PATRIC / Pathosystems Resource Integration Center
Aims to assist scientists in infectious-disease research. PATRIC is a National Institute of Health (NIH) supported bioinformatics resource center that has been built to enable comparative genomic analysis of bacterial pathogens. The database provides researchers with an online resource that stores and integrates a variety of data types (e.g. genomics, transcriptomics, protein-protein interactions (PPIs), three-dimensional protein structures and sequence typing data) and associated metadata. Tools and services for bacterial infectious disease research are also available.
MBGD / Microbial Genome Database
Gathers information related to full microbial genomes. MBGD is a repository that focuses in assisting researchers in comparing genomic information by providing data about both prokaryotic and eukaryotic microbes as well as four multicellular eukaryotes. The database contains precomputed orthologs tables and permits users to generate their own. It also includes a function: MyMBGD, for submitting users’ data to the server and perform a customized ortholog analysis.
SGD / Saccharomyces Genome Database
Compiles comprehensive integrated biological information about the budding yeast Saccharomyces cerevisiae. SGD is a manually-curated database which aims to improve the discovery of functional relationships between sequence and gene products in fungi and higher organisms. The database records information about the yeast genome and its genes, proteins, and other encoded features. Moreover, it contains several bioinformatic tools to facilitate experimental design and analysis.
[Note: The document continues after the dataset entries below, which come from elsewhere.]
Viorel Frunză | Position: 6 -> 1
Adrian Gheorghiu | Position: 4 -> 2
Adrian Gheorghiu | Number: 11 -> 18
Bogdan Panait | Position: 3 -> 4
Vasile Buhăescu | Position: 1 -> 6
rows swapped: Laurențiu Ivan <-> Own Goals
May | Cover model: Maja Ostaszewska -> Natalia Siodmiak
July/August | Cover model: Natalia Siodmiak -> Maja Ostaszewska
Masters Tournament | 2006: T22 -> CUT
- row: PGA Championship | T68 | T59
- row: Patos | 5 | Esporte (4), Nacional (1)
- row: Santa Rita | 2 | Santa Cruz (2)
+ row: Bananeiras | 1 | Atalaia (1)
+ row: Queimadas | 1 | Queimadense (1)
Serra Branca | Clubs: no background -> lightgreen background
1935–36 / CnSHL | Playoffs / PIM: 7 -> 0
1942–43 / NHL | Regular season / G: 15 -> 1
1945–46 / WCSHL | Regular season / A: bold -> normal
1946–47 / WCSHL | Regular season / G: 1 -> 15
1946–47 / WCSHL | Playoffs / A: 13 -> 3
A centralized gene-annotation portal that enables researchers to access distributed gene annotation resources. The unique features of BioGPS, compared to those of other gene portals, are its community extensibility and user customizability. Users contribute the gene-specific resources accessible from BioGPS (‘plugins’), which helps ensure that the resource collection is always up-to-date and that it will continue expanding over time. BioGPS users can create their own collections of relevant plugins and save them as customized gene-report pages or ‘layouts’. In addition, we recently updated the most popular plugin, the ‘Gene expression/activity chart’, to include ∼6000 datasets (from ∼2000 datasets) and we enhanced user interactivity.
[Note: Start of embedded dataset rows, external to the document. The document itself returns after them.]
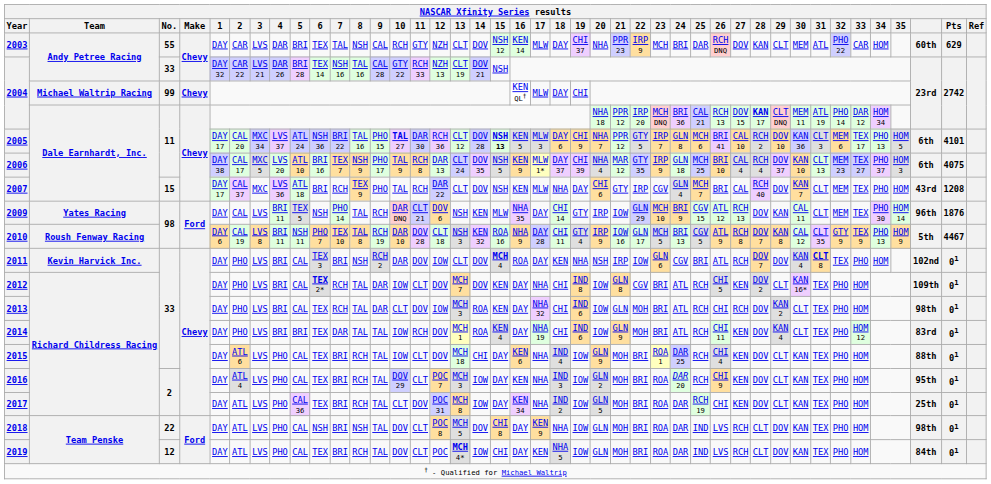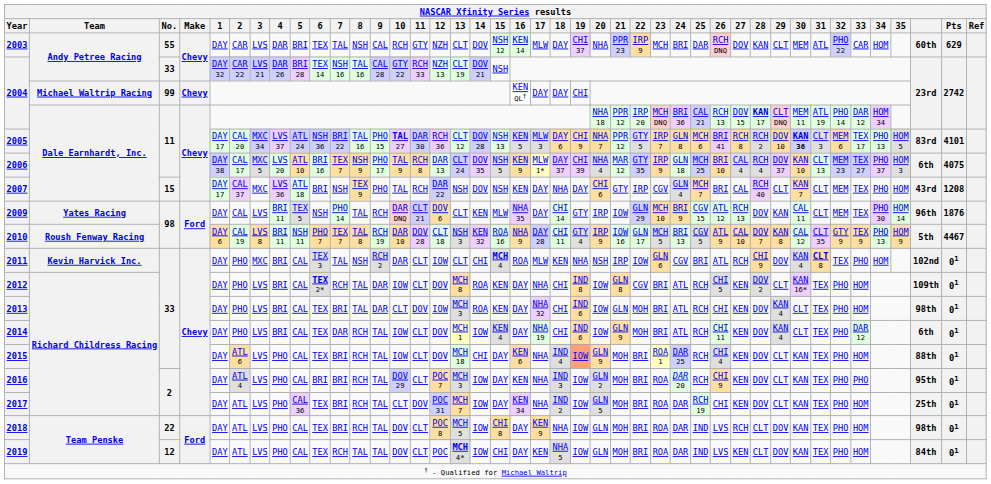2004 / 99 | 17: MLW -> DAY
2005 | 15: bold -> normal
2005 | 27: CAL 10 -> RCH 8
2005 | 30: normal -> bold
2005 | column 40: 6th -> 83rd
2007 | 7: RCH -> NSH
2007 | 13: CLT -> NSH
2007 | 17: MLW -> DAY
2007 | 29: DOV -> CLT
2009 | 13: NSH -> CLT
2010 | 7: TEX 10 -> TEX 7
2010 | 27: RCH 8 -> CAL 10
2011 | 3: LVS -> MXC
2011 | 7: BRI -> TAL
2011 | 11: DOV -> CLT
2011 | 14: DOV -> CHI
2011 | 17: DAY -> MLW
2011 | 28: DOV 7 -> CHI 9
2012 | 13: MCH 7 -> MCH 8
2012 | 14: DOV -> ROA
2013 | 7: RCH -> BRI
2013 | 27: RCH -> KEN
2013 | 29: KAN 2 -> KAN 4
2014 | 5: BRI -> CAL
2014 | 8: TAL -> RCH
2014 | 11: RCH -> CLT
2014 | 14: ROA -> IOW
2014 | 33: HOM 12 -> DAR 12
2014 | column 40: 83rd -> 6th
2015 | 19: no background -> lightsalmon background
2016 | 6: TEX -> BRI
2016 | 33: HOM -> PHO
2017 | 13: MCH 8 -> MCH 7
2018 | 6: NSH -> TEX
2018 | 8: NSH -> RCH
2018 | 14: DOV -> IOW
2019 | 7: BRI -> RCH
2019 | 8: RCH -> TAL
2019 | 27: RCH -> KEN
GCGene / Gastric Cancer Gene database
A literature-based database with comprehensive annotations supported by a user-friendly website. In the current release, we have collected 1,815 unique human genes including 1,678 protein-coding and 137 non-coding genes curated from extensive examination of 3,142 PubMed abstracts. The resulting database has a convenient web-based interface to facilitate both textual and sequence-based searches. All curated genes in GCGene are downloadable for advanced bioinformatics data mining. Gene prioritization was performed to rank the relative relevance of these genes in gastric cancer development.